Making it all about the learning.

Last week I was able to spend a week learning from the wonderful people at the Jewish Women's Archive as they were teaching us how to use this online archive in our schools, especially the Living the Legacy curriculum.  The curriculum teaches about the role of Jewish women in the civil rights movement and by extention other Jewish participation in this amazing event that changed the world we live in it.  One statistic that struck me is that some estimates suggest nearly half the white women who went South to work for civil rights from the north had Jewish heritage as part of their family history.  These were mostly women of privledge who saw the injustice and wanted to change it.  This story is important and visiting the archive website and learning about these extraordinary women would be well worth you time. 

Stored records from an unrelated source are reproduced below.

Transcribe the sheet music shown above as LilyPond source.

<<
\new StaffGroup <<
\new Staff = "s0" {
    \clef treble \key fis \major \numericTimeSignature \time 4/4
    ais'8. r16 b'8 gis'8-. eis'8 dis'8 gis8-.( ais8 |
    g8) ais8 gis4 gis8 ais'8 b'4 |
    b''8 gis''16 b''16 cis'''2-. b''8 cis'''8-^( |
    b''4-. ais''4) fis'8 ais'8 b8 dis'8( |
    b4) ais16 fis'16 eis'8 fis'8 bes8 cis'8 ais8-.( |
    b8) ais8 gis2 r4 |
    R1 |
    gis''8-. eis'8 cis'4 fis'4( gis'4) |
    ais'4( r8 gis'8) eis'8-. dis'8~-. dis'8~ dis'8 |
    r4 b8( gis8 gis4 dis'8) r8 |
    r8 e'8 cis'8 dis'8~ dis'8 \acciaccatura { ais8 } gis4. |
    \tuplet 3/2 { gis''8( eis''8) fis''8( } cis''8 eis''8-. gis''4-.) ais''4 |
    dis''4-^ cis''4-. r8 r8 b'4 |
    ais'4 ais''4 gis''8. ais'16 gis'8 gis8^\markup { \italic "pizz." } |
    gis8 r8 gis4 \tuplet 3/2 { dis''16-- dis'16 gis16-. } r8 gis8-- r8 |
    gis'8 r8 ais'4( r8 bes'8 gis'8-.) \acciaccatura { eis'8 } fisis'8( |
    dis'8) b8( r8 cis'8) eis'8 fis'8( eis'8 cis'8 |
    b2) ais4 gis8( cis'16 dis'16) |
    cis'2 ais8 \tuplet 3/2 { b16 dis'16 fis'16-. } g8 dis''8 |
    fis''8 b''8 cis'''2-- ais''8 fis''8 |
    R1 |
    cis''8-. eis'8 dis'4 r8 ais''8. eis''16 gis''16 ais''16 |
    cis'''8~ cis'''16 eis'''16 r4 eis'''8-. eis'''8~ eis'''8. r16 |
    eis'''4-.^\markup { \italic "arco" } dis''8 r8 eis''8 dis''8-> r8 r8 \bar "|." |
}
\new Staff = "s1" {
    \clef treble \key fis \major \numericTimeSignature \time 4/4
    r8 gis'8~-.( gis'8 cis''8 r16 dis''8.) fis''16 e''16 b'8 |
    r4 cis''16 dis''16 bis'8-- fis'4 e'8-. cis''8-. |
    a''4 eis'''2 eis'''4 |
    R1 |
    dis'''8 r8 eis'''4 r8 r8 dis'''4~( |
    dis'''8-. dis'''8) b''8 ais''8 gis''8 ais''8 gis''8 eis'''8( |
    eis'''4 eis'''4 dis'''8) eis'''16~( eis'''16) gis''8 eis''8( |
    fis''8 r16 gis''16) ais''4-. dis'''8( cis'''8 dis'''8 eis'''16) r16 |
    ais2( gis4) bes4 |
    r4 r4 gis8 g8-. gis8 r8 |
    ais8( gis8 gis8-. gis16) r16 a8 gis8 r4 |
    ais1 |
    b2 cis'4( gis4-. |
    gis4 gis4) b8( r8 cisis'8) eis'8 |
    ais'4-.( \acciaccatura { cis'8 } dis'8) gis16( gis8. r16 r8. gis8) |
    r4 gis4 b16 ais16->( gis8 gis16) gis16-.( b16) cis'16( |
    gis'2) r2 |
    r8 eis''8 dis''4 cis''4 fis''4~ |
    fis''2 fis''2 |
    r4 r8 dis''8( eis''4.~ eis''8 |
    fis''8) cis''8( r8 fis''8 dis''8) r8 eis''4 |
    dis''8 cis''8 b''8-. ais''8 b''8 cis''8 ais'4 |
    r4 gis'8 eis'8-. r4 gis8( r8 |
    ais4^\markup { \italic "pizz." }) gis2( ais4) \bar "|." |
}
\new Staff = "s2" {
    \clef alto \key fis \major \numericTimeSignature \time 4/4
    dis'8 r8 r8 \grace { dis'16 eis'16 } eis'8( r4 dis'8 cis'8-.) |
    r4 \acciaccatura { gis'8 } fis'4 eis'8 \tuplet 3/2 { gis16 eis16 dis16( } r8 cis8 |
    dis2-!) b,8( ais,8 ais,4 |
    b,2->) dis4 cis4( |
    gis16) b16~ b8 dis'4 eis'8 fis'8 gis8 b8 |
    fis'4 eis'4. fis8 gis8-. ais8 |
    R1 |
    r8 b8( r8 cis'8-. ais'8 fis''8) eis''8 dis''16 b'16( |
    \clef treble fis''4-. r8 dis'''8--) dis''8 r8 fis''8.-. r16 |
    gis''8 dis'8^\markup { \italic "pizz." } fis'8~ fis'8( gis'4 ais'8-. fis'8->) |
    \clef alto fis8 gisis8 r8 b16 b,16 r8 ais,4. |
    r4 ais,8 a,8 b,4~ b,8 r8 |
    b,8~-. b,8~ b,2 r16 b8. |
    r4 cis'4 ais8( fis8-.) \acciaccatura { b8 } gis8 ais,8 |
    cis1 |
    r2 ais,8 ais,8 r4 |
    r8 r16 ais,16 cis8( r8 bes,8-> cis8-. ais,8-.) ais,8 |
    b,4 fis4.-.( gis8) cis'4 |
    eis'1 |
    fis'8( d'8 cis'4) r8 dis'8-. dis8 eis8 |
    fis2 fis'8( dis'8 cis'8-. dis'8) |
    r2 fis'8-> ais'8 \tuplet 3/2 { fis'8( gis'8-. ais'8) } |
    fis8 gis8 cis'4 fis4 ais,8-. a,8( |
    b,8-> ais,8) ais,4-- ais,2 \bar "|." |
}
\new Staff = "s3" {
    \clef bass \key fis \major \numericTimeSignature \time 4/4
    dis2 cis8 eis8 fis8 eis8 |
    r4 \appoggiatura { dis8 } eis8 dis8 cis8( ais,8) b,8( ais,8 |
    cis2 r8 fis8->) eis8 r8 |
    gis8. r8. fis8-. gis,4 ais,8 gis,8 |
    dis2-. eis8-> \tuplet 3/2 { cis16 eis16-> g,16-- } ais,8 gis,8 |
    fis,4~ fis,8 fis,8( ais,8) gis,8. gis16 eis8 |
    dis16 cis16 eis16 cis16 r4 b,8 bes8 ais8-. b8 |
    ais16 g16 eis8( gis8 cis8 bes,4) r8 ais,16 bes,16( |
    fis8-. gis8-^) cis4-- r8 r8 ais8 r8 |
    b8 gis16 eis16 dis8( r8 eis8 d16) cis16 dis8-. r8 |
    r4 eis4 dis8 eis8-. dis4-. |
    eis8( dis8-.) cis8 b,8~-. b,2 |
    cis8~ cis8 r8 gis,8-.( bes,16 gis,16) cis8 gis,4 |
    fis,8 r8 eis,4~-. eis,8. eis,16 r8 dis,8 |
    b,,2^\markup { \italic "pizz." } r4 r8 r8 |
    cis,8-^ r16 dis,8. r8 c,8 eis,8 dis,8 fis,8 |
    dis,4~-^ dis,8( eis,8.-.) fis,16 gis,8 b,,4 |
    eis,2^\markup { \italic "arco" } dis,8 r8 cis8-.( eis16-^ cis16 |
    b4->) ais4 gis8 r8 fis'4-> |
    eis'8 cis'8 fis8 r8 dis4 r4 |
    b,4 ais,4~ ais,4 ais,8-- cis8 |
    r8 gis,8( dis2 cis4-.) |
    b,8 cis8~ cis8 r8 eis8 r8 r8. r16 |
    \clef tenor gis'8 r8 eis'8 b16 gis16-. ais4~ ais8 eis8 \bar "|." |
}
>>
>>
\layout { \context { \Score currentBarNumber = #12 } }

But what was interesting was I was the only man in a group of 25 Jewish educators from around the country and Canada.  While this was not an unusual position for me to have been in in my career.  I knew a couple of the people before I came, recognized a few more from other conferences, and many were complete strangers.  What was amazing was how quickly we became a community.  As an obvious outsider it would have been easy to be held responsible for the sexism of the past and in many cases the present.  (I did occassionally cringe when some spoke of their helpless husbands suffering back home).  But we represented what truly illustrates the theme of my multicultural workshop "The Diversity of a Dozen Eggs".  We were born Jews and Jews by Choice, Orthodox, Conservative, Reconstructionist, Reform, and Secular Humanist, we were Rabbis, lay synagogue professionals, lawyers, writers, and many professions I can't remember, we were Jews who kept kosher and some who loved bacon, we were Jews who love services and Jews who never attend, we were Jews who feel God in every tiny detail of the world, and those who are comfortable in their doubt of God's existence.  But we were all there for one thing.  We were all there to become better educators and we wanted to bring voice to the voiceless of history.  What turned out is that we all learned from each other, we all shared with each other, we all felt connected to each other.  So often the walls that separate us make it hard for us to access all we can be.  If anything was accomplished this week was to show me that when I think of my experiences for the week, I will always remember that teachers who think outside the box to instill the wonders of Judaism to the next generation. I will remember how we worked together to find ways to modify the curriculum for our particular setting.  I will remember the discussions of sustainable food and traffic on 128.  I won't remember where these women daven, or how they say the blessings, or if full kriah is important to them.  And that will always make me smile.  We came together in diversity and left in unity without compromising that diversity.  Hazah to all the women I learned from and to Etta, Judith and the entire staff of JWA.  Thank you for making my summer learning useful and reenergizing. 


lottie said…
Wonderful blog, George! Thank you for sharing such a wonderful articulation of our shared experience.